Judge Leval's analysis is quite persuasive, particularly in light of the perverse consequences that might arise from adopting bright-line rules in this area. See id. at 221 ("Bright-line rules (unless seriously over-inclusive) would permit unscrupulous securities dealers to design their transactions with their victims so as to stay on the side of the line that is outside the reach of the statute."). And difficult questions about what constitutes a "domestic" application of a statute will continue to arise in this age of international electronic data flows no matter what test is applied, resulting inevitably in inconsistent applications. Consider, for example, Microsoft's recent motion to quash a warrant issued under the Stored Communications Act ("SCA"), which elicited written opinions from six of the eight non-recused judges on the Second Circuit, each with a different view of how the court should determine the "focus" of the relevant SCA provision under Morrison. Matter of Warrant to Search a Certain E-Mail Account Controlled & Maintained by Microsoft Corp., 829 F.3d 197 (2d Cir. 2016), cert. granted sub nom. United States v. Microsoft Corp., No. 17-2, 2017 WL 2869958 (U.S. Oct. 16, 2017); id. at 222 (Lynch, J., concurring); 855 F.3d 53, 60 (2d Cir. 2017) (Jacobs, J., dissenting from denial of rehearing); id. at 62 (Cabranes, J., dissenting from denial of rehearing); id. at 69 (Raggi, J., dissenting from denial of rehearing); id. at 74 (Droney, J., dissenting from denial of rehearing). These cases seem to validate Justice Stevens' concurrence in Morrison, in which he argued that the "real motor" of the majority opinion was its application of the "focus" test, and hinted that the test would not be easy to apply in future cases. 561 U.S. at 280-81, 284 (Stevens, J., concurring).

The government's proposed rule that § 1343 is properly applied domestically whenever a wire is transmitted within the United States is in some tension with Morrison's insistence on the presumption against extraterritoriality, because it would tend to allow the government to prosecute conduct with minimal domestic connections. One can imagine, for instance, a global click-fraud scheme similar to the one in Gasperini in which a defendant combines servers worldwide into a "botnet" from which to launch an attack on an extraterritorial entity. So long as one of the servers is in the United States, application of § 1343 would be proper. "Morrison's focus test is a tool of statutory interpretation," Doe I v. Nestle USA, Inc., 766 F.3d 1013, 1017 (9th Cir. 2014), but this result is dubious as a matter of statutory interpretation. The drafters of § 1343 did not envision the statute applying to internationals bouncing wires into and out of the United States, with no participation from any U.S. resident, in order to defraud international entities. The government's bright-line rule thus appears to be problematically broad in application, if not "seriously over-inclusive." See Parkcentral, 763 F. 3d at 221.

Hussain's argument for a more holistic test also gains support from dicta in Morrison regarding the extraterritorial application of § 1343. In arguing that the application of Exchange Act § 10(b) at issue there was domestic, the government analogized the purchase of foreign securities to § 1343's application to schemes in which the victims are located outside the United States. The government invoked Pasquantino v. United States, 544 U.S. 349, 371 (2005), in which the Court held that § 1343 properly applied to defendants who had allegedly used domestic wires to order liquor that they planned to smuggle into Canada, thereby depriving the Canadian government of tax revenue. Id.

• SHORT TASK 1:
Answer these questions from the legal passage on § 1343:
(a) How many of the non-recused Second Circuit judges wrote opinions on Microsoft's motion to quash the warrant?
(b) What are the worldwide servers combined into in the imagined click-fraud scheme?
(c) In Pasquantino v. United States, what did the defendants plan to smuggle into Canada?
• SHORT TASK 2:
Reproduce the part of the legal passage on § 1343 between "Hussain's argument for" and "tax revenue. Id.", inclusive.

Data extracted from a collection
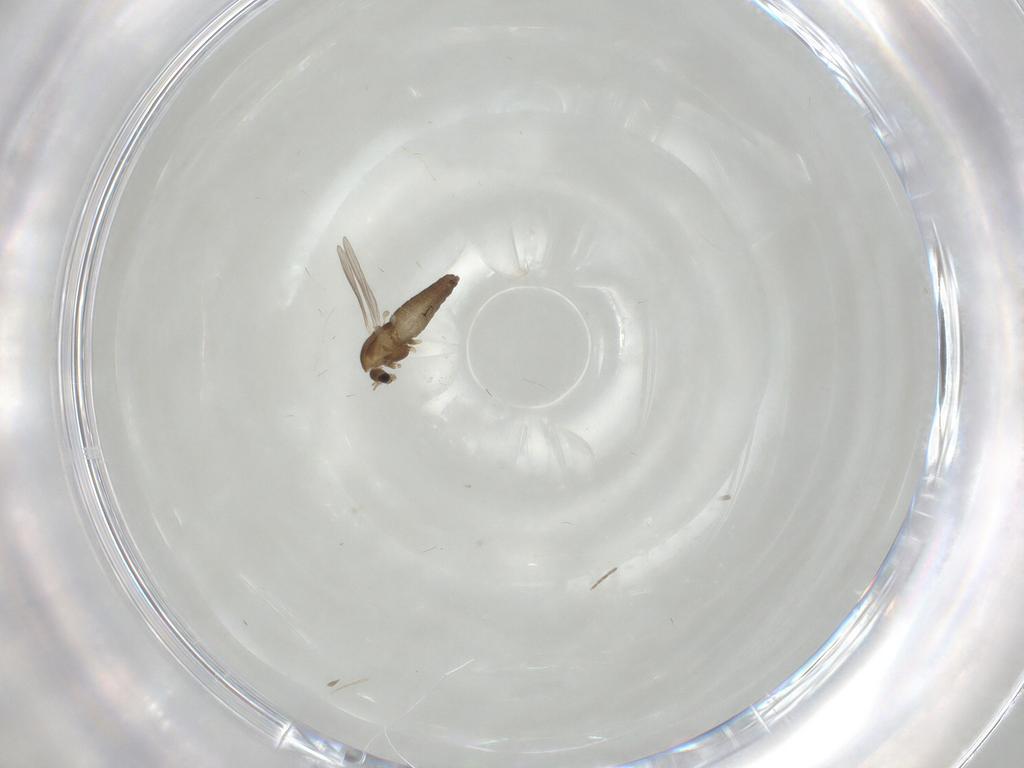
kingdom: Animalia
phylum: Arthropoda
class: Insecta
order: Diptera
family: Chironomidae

* * *

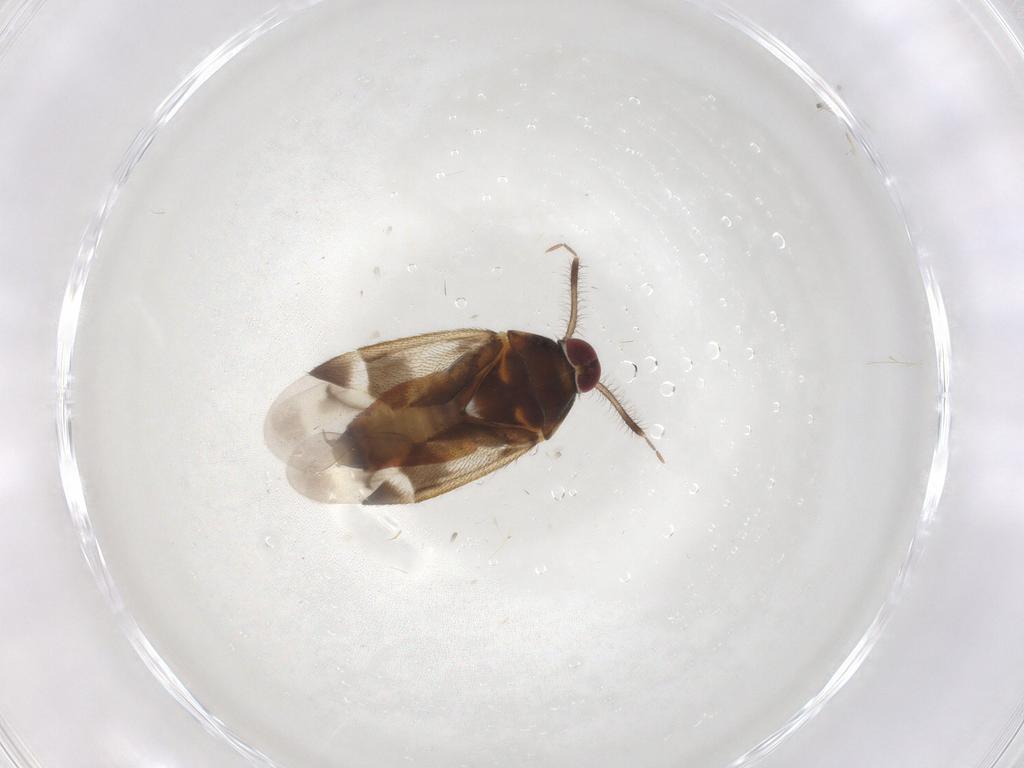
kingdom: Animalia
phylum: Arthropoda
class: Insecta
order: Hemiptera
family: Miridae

• FULL RESPONSE 1:
(a) Six of the eight
(b) A "botnet"
(c) Liquor

• FULL RESPONSE 2:
Hussain's argument for a more holistic test also gains support from dicta in Morrison regarding the extraterritorial application of § 1343. In arguing that the application of Exchange Act § 10(b) at issue there was domestic, the government analogized the purchase of foreign securities to § 1343's application to schemes in which the victims are located outside the United States. The government invoked Pasquantino v. United States, 544 U.S. 349, 371 (2005), in which the Court held that § 1343 properly applied to defendants who had allegedly used domestic wires to order liquor that they planned to smuggle into Canada, thereby depriving the Canadian government of tax revenue. Id.